En la universidad surcoreana donde trabajé, habían dispuesto un mecanismo para amortiguar el choque cultural de los profesores españoles recién llegados. El mecanismo era el profesor Kim. Aunque seulense de pura cepa, se distinguía del resto del claustro por su humanidad a flor de piel y una manera casi mediterránea de manejarse por el mundo. En un par de ocasiones lo acompañamos de excursión y luego nos invitó a cerveza y pollo frito. El día de la cena del departamento, nos citó con antelación en un bar cercano para advertirnos de ciertas formalidades. Ya en el restaurante, fue presentándonos a los profesores con un admirable equilibrismo entre las formas coreanas y españolas. Por último, le estreché la mano al profesor Lee: una mano húmeda, blanda, recién sacada del mar. Al volverme, el profesor Kim me aconsejó entre susurros: «No te fíes de él: no tiene vicios».
¡Cuánta razón tenía! Durante el curso el profesor Lee demostró ser una persona intachable, aborrecible. Daba hasta miedo, pues aquel sostenido puritanismo te obligaba a fantasear con alguna enorme inmundicia privada. Era tal su ausencia de vicios que no había tampoco manera de encontrarle una virtud. La templanza quizá. Pero la templanza es una virtud hueca, pura metodología. Aunque entrañe sus peligros, el vicio, sobre todo en el sentido de mal hábito, ofrece muchas ventajas: es una toma de tierra, una claudicación cotidiana que nos recuerda el barro del que estamos hechos y que nos instruye en compasión. El profesor Lee, sin embargo, no fumaba, no bebía, no tomaba café. En la mesa de su despacho, una botella de agua y una manzana. No era del todo un ser humano.
Tampoco lo son todos aquellos que, en nombre de la sanidad pública, libran una batalla contra nuestra propia naturaleza. Otro modo de transhumanismo. Pienso, por ejemplo, en la lumbrera que en Reino Unido concibió el proyecto de prohibir comprar tabaco de por vida a los nacidos a partir de 2009. Otro profesor Lee. La sociedad británica parece haber consentido sin apenas resistencia, lo cual evidencia que está enferma, podría decirse que terminal. Parecen ignorar que si erradican el tabaco ―cosa que dudo―, otro vicio lo sustituirá, quién sabe si peor. Fumar es malo, malísimo, hasta el punto de que ha provocado la muerte de un sinnúmero de personas, por lo demás, mortales. Pero llevamos seis siglos fumando, hallando consuelo en la nicotina. No es casual que el tabaco y el mundo moderno llegaran al mismo tiempo. Uno era el alivio del otro, el antídoto, la única manera de mantener la cordura en un mundo enloquecido.

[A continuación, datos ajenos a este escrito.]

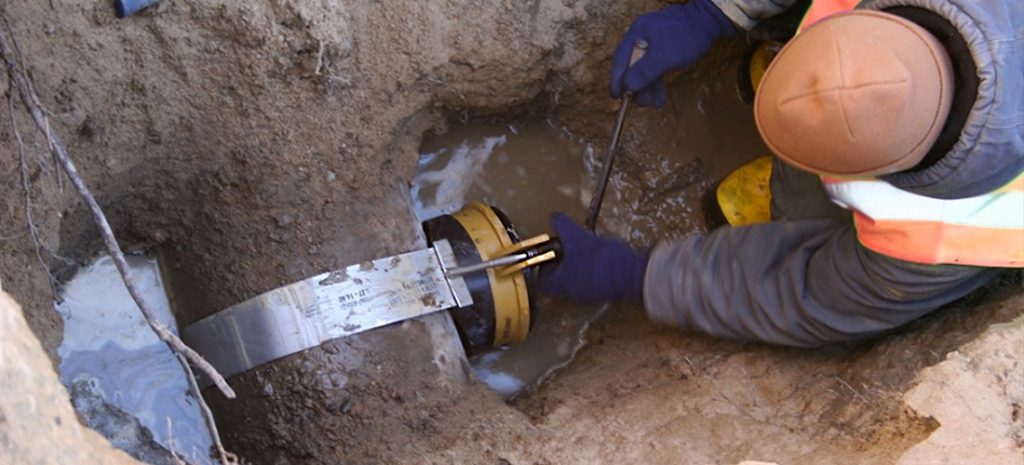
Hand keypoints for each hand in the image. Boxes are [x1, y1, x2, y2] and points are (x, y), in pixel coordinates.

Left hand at [539, 213, 647, 304]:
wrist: (632, 273)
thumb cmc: (601, 259)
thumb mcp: (576, 235)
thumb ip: (562, 225)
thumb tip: (555, 218)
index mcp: (562, 284)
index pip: (543, 282)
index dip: (545, 267)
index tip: (551, 253)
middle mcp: (574, 293)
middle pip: (561, 280)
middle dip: (564, 263)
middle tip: (569, 248)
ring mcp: (591, 295)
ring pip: (578, 280)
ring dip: (580, 265)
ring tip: (587, 248)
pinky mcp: (606, 292)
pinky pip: (595, 280)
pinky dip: (595, 268)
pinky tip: (602, 255)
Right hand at [610, 0, 734, 107]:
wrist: (709, 22)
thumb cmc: (686, 36)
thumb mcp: (664, 55)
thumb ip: (644, 71)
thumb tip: (627, 87)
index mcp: (637, 34)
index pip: (620, 59)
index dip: (617, 79)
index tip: (616, 96)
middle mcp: (641, 38)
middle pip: (632, 67)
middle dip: (636, 87)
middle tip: (641, 103)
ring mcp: (653, 45)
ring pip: (645, 71)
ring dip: (648, 89)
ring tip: (653, 104)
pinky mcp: (664, 51)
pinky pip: (656, 70)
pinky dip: (657, 84)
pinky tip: (660, 98)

Lo mismo podemos decir del alcohol, aunque este lleva acompañándonos desde el principio, desde los tiempos de la cogorza de Noé. Por algo será. Y siempre mejor las bebidas fermentadas que las destiladas, siquiera porque aquellas son más antiguas y tradicionales, más nuestras. Ahora se celebra que las nuevas generaciones beben cada vez menos, que el número de abstemios entre la Generación Z no deja de crecer. Miro el dato con preocupación: cuando una generación abandona los vicios heredados, no es la pureza lo que consigue a cambio. Se ha incrementado, por ejemplo, la adicción al juego, de modo que, en lugar de dilapidar la salud, que les sobra, los jóvenes malgastan el dinero, que endémicamente les falta. Los psicofármacos se recetan con tanta frecuencia que los médicos sufren codo de tenista. Los ansiolíticos y las benzodiazepinas han devenido la pastilla del colesterol de los que aún no han cumplido los treinta. Y luego está lo peor de todo: los vapeadores, esa manera bastarda de fumar. Con decir que los sabores más frecuentes son mango, sandía y piña-coco, uno cae en la cuenta al instante de la depravación del asunto. Hemos perdido la cabeza, y por eso vapeamos en vez de fumar. El vicio se mantiene, sólo que degenerado. Donde bastaba un mechero o una cerilla, hoy se requiere una batería de litio que en ocasiones puede ser recargada mediante un cable con entrada micro-USB.